My variable name is gconfigConOLE_Staging and it will hold connection string to staging database.
Next let’s add script item that we will use to read all variables.
I use read/write variables option because it is easier to use one than both option and I will select ALL variable so I will make fewer mistakes later on when I need to add new variable or rename variables.
Below is script that will add check all variables that we selected in previous step and it will add variables starting with gconfig to an array called dynvarPackageVariables which we will use later on.
Next we need to add for each loop that will read our array (dynvarPackageVariables) that holds all variables with gconfig prefix and execute code inside for each variable.
In variable mappings we map our array value (variable name) to dynvarPackageVariableName that we will use inside the for each loop container.
Next we will add sql task to our for each loop and execute stored procedure cfg.GetValueForVariable that will take two parameters: FilterName and VariableName and … (see next paragraph)

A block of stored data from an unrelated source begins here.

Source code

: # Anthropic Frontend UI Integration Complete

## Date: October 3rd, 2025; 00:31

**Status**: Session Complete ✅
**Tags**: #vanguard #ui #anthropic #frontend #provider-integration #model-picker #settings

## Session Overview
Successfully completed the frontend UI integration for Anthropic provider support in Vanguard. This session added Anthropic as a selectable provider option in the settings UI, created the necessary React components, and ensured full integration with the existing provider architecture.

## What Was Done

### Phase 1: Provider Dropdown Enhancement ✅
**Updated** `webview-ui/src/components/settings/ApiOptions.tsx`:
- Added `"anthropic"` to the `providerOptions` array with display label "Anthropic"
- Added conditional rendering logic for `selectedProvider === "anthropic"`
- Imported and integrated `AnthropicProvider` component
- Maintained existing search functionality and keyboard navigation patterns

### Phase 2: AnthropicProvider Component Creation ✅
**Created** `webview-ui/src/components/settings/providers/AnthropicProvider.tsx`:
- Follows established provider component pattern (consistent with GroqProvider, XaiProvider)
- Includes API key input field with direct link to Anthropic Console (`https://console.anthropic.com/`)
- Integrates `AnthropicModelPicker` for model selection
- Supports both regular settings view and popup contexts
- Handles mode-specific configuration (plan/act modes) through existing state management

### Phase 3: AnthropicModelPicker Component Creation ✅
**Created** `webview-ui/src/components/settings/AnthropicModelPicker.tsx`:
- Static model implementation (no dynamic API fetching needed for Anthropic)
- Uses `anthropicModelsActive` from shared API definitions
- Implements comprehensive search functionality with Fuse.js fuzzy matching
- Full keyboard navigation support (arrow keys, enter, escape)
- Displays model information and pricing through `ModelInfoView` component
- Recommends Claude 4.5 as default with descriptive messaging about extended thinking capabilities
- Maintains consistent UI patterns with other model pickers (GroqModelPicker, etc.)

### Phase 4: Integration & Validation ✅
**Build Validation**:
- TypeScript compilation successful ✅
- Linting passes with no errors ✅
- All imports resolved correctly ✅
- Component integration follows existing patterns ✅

And … will return VariableValue for the variable name we specified
Next we need to add script component to our for each loop after sql task and as before sell all variables in ReadWriteVariables section
In the script itself we will use several lines of code to set the variable value for the currently executing variable name in the for each loop.
Now we will configure new connection conOLE_Staging and use our gconfigConOLE_Staging variable to the ConnectionString property.
For demonstration purposes I added new value gConfigTest with value in desing (BIDS) set to DesignValue and in Config table the value is ConfigTableValue. As you can see in “watch” window the value changed to ConfigTableValue
What is missing from this blog post?
Config table script and stored procedure code is missing. Once I test this approach more I will upload it and upload the actual package.
Variables are ment to be set to empty at design time and certain tasks need to be set to DelayValidation = True. I will try to update the blog post soon. See below advantages for screenshots of empty variables at design time.
Advantages of this approach:
- “Global” variables are easily added to the package by selecting all variables in two script tasks.
- If the variable does not exist in config table the package will fail (intended behaviour = validation)
- It is part of your template and no extra work is required. Simply select variables in two script components.
- I’m not aware of any side affects
- Variables are EMPTY at design time after the pacakage is developed and ready for testing (see below). Which means you cannot forget to set variables which saves a lot of frustrations and time during unit testing, deployments (SysTest) and debugging.
Limitation or extract steps of this approach:
- Currently it only works with one set of group of variables. I will try to change it so it works with multiple groups for instance "DW General" and "Process specific"
- Components are embedded into each packages so it is not so easy to change. Custom component should do the trick but as I want to use only build-in features I will experiment with subpackages or SQL Task and see if I can reduce dependancies.
- You have to refresh two script components each time you add, rename or remove a variable. Very easy to miss but also very easy to do.
- Variables that relate to connections are filled in and at the end they are emptied at design time for unit testing purposes but you have to set certain tasks to DelayValidation = True
- To overcome this issue I will write some scripts that will validate .dtsx (package) file by finding XML part that holds all variables in packages and checks if both scripts are in sync. This script will be part of testing / deployment validation code to ensure everything is fine and will be used to embed additional validation to avoid common human errors that are natural.
Let me think what you think about this approach and if you find any extract advantages, disadvantages and limitations of this approach.